In general, the court does not look at the “real facts” (because it can’t), instead it only looks at the evidence before it. And the level of evidence required to freeze someone’s house is very high. As confirmed in O2 Electronics Inc. v. Sualim, 2014, where it held that the plaintiff must show a strong prima facie case and a serious risk that the defendant will remove or dissipate assets before judgment. The court will only grant the order if it is satisfied the defendant’s real purpose is to avoid paying the judgment.

A Twist:
However (a big “however”), at the end of the day, if the defendant has clearly done wrong and the judge feels sympathy for the plaintiff, the court can still grant the non-dissipation order based on equity principles, even if the five tests are not perfectly met.

A Twist to Twist:
Okay now, there is a practical question every plaintiff should ask: is it really worth the lawyer fees to bring this motion? The only good reason to seek a freeze is the genuine fear of “winning too late.” This means the plaintiff should never use a Mareva motion out of anger or to punish the defendant. Here are three obvious reasons why:

  1. In most lawsuits, the plaintiff believes they are right and wants to finish the case quickly without distractions. Bringing an unnecessary non-dissipation motion only helps the defendant, as it creates side issues, wastes time, and pulls everyone off the main track.
  2. These urgent motions cost legal fees. Before rushing in, the plaintiff should pause and ask himself yourself honestly: is the defendant truly about to sell the house and flee? Are the legal fees truly worth it?
  3. Never forget the fifth test above, which is the undertaking as to damages. Imagine this:
    • The housing market is falling
    • the plaintiff wins the non-dissipation motion hearing and freezes the house
    • The defendant cannot sell his $3 million house until years later, when it finally sells for only $2 million
    • The court later decides the order was unnecessary
    • The defendant can then come after the plaintiff for the $1 million loss.
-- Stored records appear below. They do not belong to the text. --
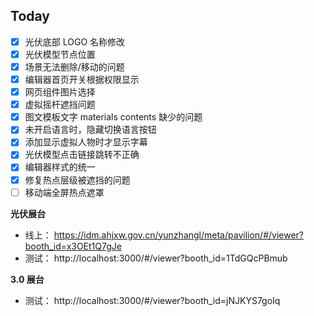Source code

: ## Today

- [x] 光伏底部 LOGO 名称修改
- [x] 光伏模型节点位置
- [x] 场景无法删除/移动的问题
- [x] 编辑器首页开关根据权限显示
- [x] 网页组件图片选择
- [x] 虚拟摇杆遮挡问题
- [x] 图文模板文字 materials contents 缺少的问题
- [x] 未开启语言时，隐藏切换语言按钮
- [x] 添加显示虚拟人物时才显示字幕
- [x] 光伏模型点击链接跳转不正确
- [x] 编辑器样式的统一
- [x] 修复热点层级被遮挡的问题
- [ ] 移动端全屏热点遮罩

**光伏展台**

- 线上： https://idm.ahjxw.gov.cn/yunzhangl/meta/pavilion/#/viewer?booth_id=x3OEt1Q7gJe
- 测试： http://localhost:3000/#/viewer?booth_id=1TdGQcPBmub

**3.0 展台**

- 测试： http://localhost:3000/#/viewer?booth_id=jNJKYS7goIq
In short, these are the real twists that every Ontario litigant needs to understand before fighting a Mareva motion. Of course, if the defendant is truly about to flee, a Mareva motion is the plaintiff’s best, and probably only realistic option. In that situation, the plaintiff should not hesitate or be overly concerned about legal fees, the plaintiff should tell his lawyer immediately to file an urgent motion request, get the hearing scheduled as quickly as possible, and freeze the defendant’s assets before it is too late.